▶ **YOUR ASSIGNMENT**: Among the entries below, how many lines hold "days"? Only the number is wanted.

++++ PROVIDED ENTRIES

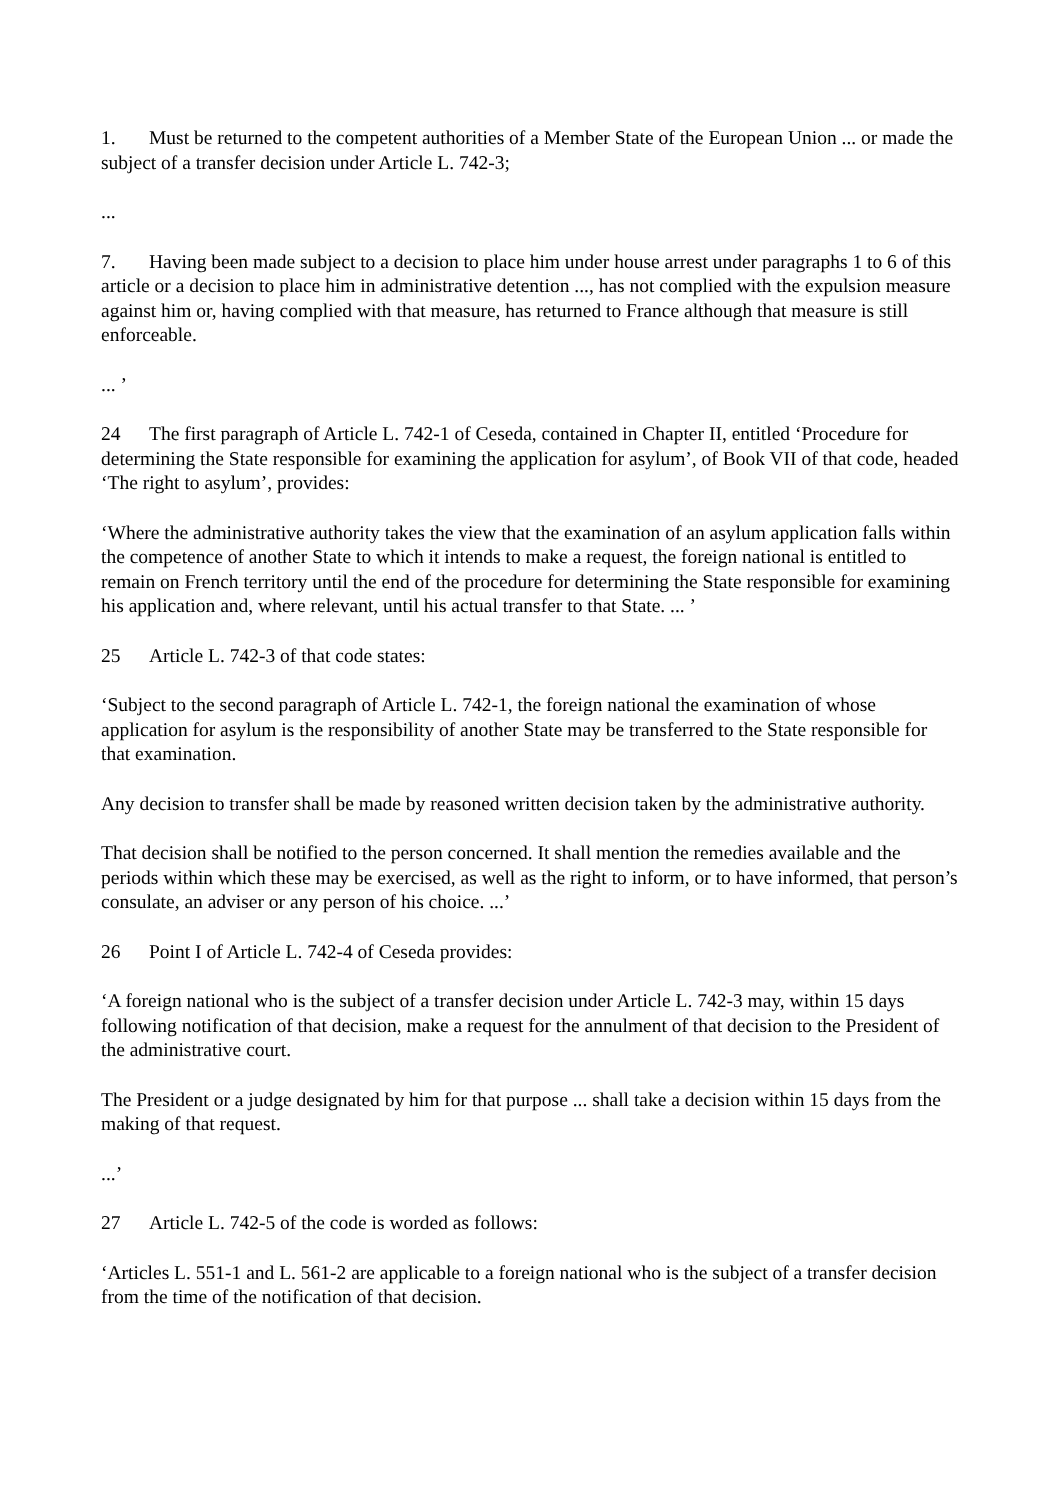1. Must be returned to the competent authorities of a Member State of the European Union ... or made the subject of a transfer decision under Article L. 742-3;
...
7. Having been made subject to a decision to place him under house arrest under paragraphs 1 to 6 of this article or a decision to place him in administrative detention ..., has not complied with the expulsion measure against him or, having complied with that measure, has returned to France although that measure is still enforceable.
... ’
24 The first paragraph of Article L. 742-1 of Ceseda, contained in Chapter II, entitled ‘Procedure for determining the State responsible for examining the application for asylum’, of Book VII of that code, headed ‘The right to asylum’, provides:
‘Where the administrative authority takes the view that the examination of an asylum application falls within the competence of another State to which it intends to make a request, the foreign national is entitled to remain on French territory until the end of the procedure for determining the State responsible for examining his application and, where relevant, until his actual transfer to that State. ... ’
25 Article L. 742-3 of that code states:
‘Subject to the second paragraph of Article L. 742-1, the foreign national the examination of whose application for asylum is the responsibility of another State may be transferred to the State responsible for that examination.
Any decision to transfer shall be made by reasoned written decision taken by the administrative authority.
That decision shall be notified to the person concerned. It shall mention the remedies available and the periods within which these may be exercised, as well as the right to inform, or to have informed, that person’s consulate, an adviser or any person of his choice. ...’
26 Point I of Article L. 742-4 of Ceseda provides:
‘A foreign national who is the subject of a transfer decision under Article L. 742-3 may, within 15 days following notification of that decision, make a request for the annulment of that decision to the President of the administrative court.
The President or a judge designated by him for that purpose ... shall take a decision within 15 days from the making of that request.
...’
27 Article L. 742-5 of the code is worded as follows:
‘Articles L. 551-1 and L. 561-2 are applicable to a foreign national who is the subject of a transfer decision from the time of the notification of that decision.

++++++++

▶ **RESULT OF THIS TASK**: 2